This is #4 of my top 5 predictions for 2016. The prediction posts started December 27th and will be wrapping up on December 31st. #5DaysOfTrends
I’m on the fence about whether things are actually more dire than in the past OR if it’s our access to a 24/7 news cycle that has kept the mood so downbeat. However, if you’re a news junkie like me, who’s also addicted to twitter, the world can frequently seem to be spiraling out of control. But whatever the case, there definitely appears to be more craziness, mayhem and violence in the world.
Politically, the tone is so shrill and disrespectful, it makes you wonder who in their right mind would actually want to run for office. And with three-fourths of Americans unhappy with the way the US is governed, something is definitely amiss. Additionally, nearly 6 in 10 Americans currently feel that the “American Dream” is unattainable and that their children will be worse off than they were.
That said, people are definitely more engaged politically and that’s a positive I guess….
So, as we head into the 2016 election season, we have huge issues that need to be addressed. Read on below for the 3 that are most important to me:
1. Socio-political issues: ISIS and home-grown ISIS-sympathizers, mass shootings, gun control, race issues (#BLM), policing, crime and prison reform, homelessness, drugs, income inequality, and of course, the inability of our two political parties to work together on anything! Note: Mark Suster recently recommended an essay by David Frum that I found very insightful (especially from my perspective as a non-American). Per Suster: If you want a thoughtful essay on “what is really happening in American politics” this is the article for you. It’s a fascinating read and in my mind the first that has truly captured the complexity of our demographic shifts in voting. http://www.theatlantic.com/magazine/archive/2016/01/the-great-republican-revolt/419118/
2. Our crumbling infrastructure: where do I even start?? Arriving at any airport in New York feels like you’ve landed in a third world country. Roads, bridges, railroad tracks, subway systems are all in dismal shape as are most schools. As a bicyclist in NYC, I have never – in over 20 years – seen our roads in such disrepair.
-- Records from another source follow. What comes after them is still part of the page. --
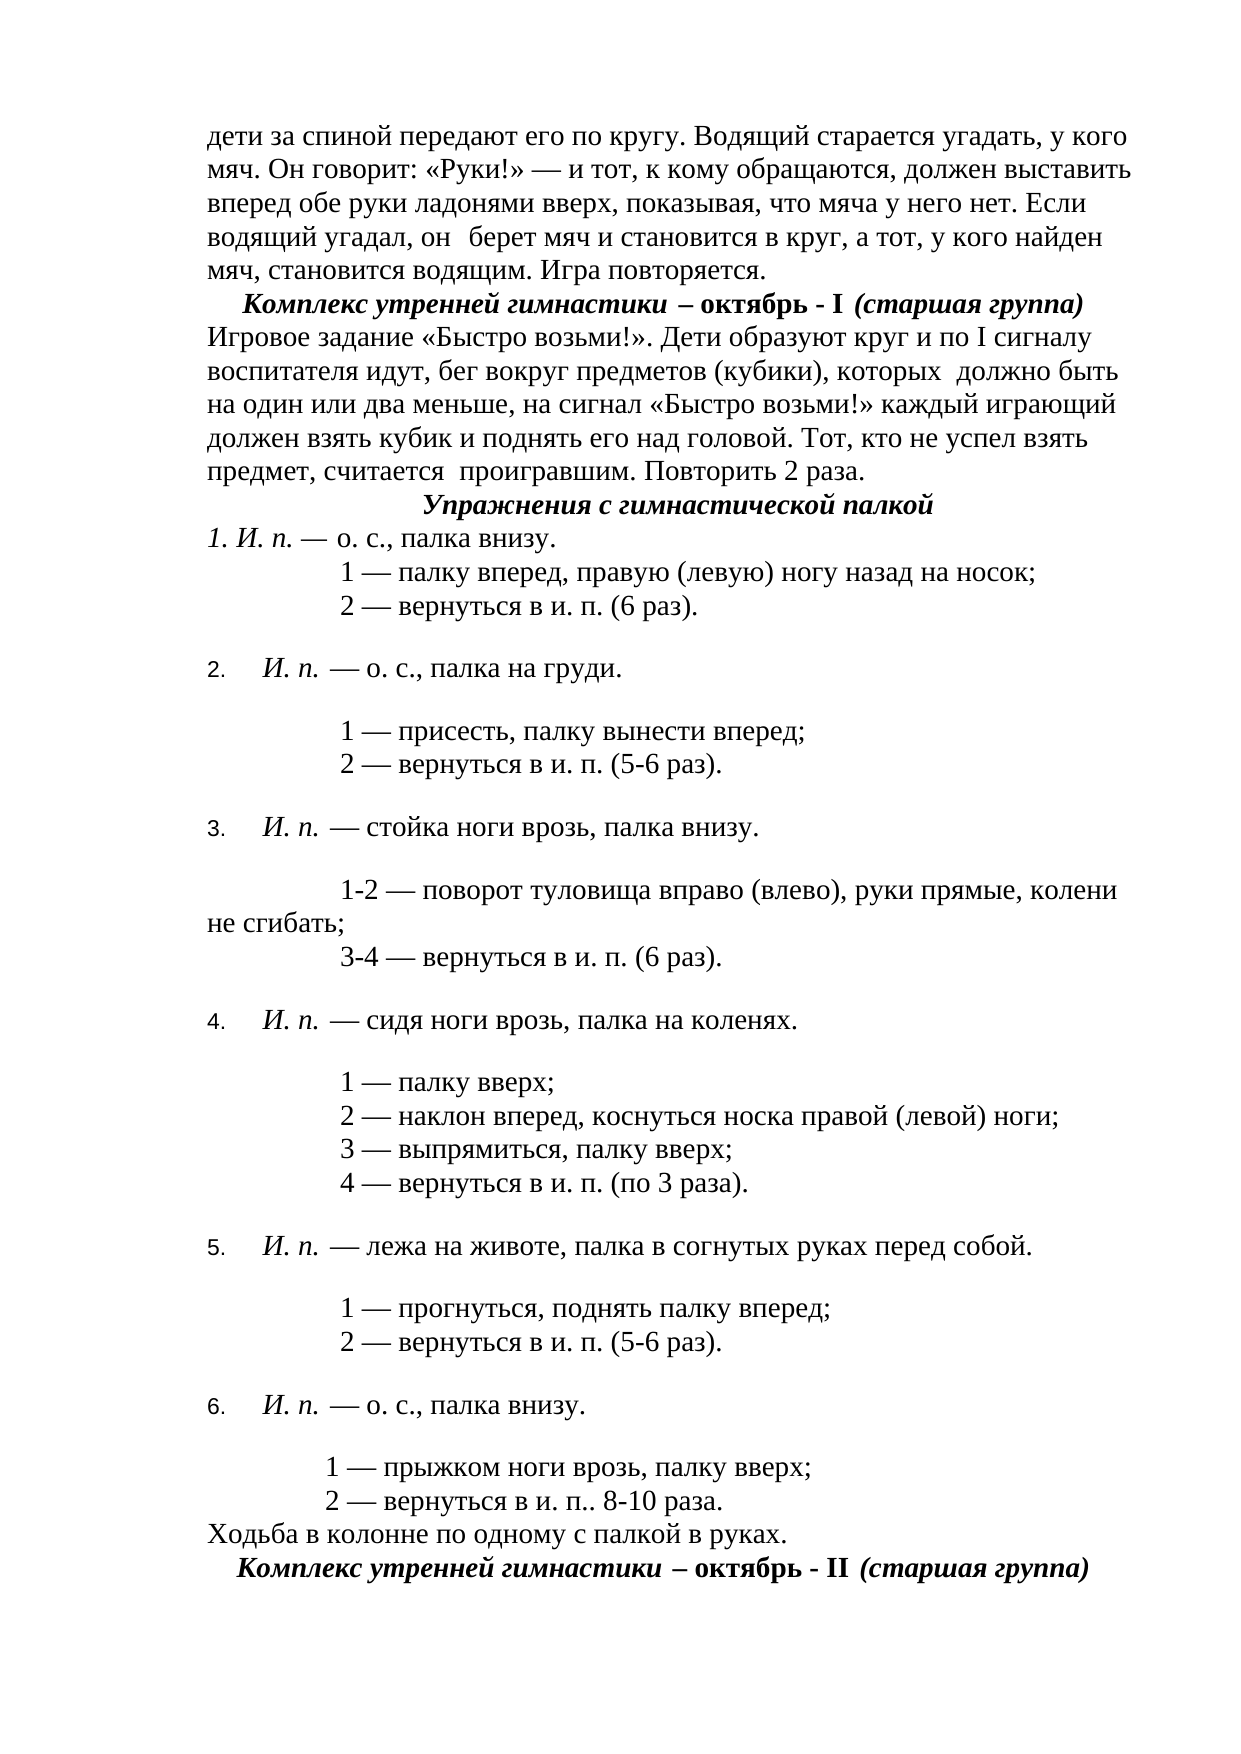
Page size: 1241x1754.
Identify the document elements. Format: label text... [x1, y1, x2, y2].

list И. п. — лежа на животе, палка в согнутых руках перед собой. [177, 1228, 1152, 1261]
text 2 — вернуться в и. п. (5-6 раз). [207, 747, 1152, 780]
text 2 — наклон вперед, коснуться носка правой (левой) ноги; [207, 1098, 1152, 1132]
text 1 — прыжком ноги врозь, палку вверх; [207, 1449, 1152, 1483]
text 2 — вернуться в и. п.. 8-10 раза. [207, 1483, 1152, 1517]
list И. п. — сидя ноги врозь, палка на коленях. [177, 1002, 1152, 1035]
text 1 — палку вверх; [207, 1064, 1152, 1098]
text 2 — вернуться в и. п. (5-6 раз). [207, 1324, 1152, 1358]
text Упражнения с гимнастической палкой [177, 487, 1152, 521]
list И. п. — стойка ноги врозь, палка внизу. [177, 809, 1152, 843]
text 1-2 — поворот туловища вправо (влево), руки прямые, колени не сгибать; [207, 872, 1152, 939]
text 1 — прогнуться, поднять палку вперед; [207, 1291, 1152, 1324]
text 2 — вернуться в и. п. (6 раз). [177, 588, 1152, 621]
text 1. И. п. — о. с., палка внизу. [177, 521, 1152, 554]
list И. п. — о. с., палка на груди. [177, 650, 1152, 684]
text Игровое задание «Быстро возьми!». Дети образуют круг и по I сигналу воспитателя идут, бег вокруг предметов (кубики), которых должно быть на один или два меньше, на сигнал «Быстро возьми!» каждый играющий должен взять кубик и поднять его над головой. Тот, кто не успел взять предмет, считается проигравшим. Повторить 2 раза. [207, 319, 1152, 487]
text 1 — присесть, палку вынести вперед; [207, 713, 1152, 747]
text 3-4 — вернуться в и. п. (6 раз). [207, 939, 1152, 973]
text 1 — палку вперед, правую (левую) ногу назад на носок; [177, 554, 1152, 588]
text Комплекс утренней гимнастики – октябрь - II (старшая группа) [177, 1550, 1152, 1584]
list И. п. — о. с., палка внизу. [177, 1387, 1152, 1420]
text Ходьба в колонне по одному с палкой в руках. [177, 1517, 1152, 1550]
text 3 — выпрямиться, палку вверх; [207, 1132, 1152, 1165]
text Комплекс утренней гимнастики – октябрь - I (старшая группа) [177, 286, 1152, 319]
text 4 — вернуться в и. п. (по 3 раза). [207, 1165, 1152, 1199]
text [207, 118, 1152, 286]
3. America falling behind: Besides infrastructure, we’re also way behind other countries when it comes to our education system (especially in math and sciences), worker skills for new machinery and processes (e.g. almost 5 million jobs stand empty because employers can’t find skilled people to fill them), internet access/speed, and for a supposedly rich country, our homeless encampments and poverty rate are an embarrassment.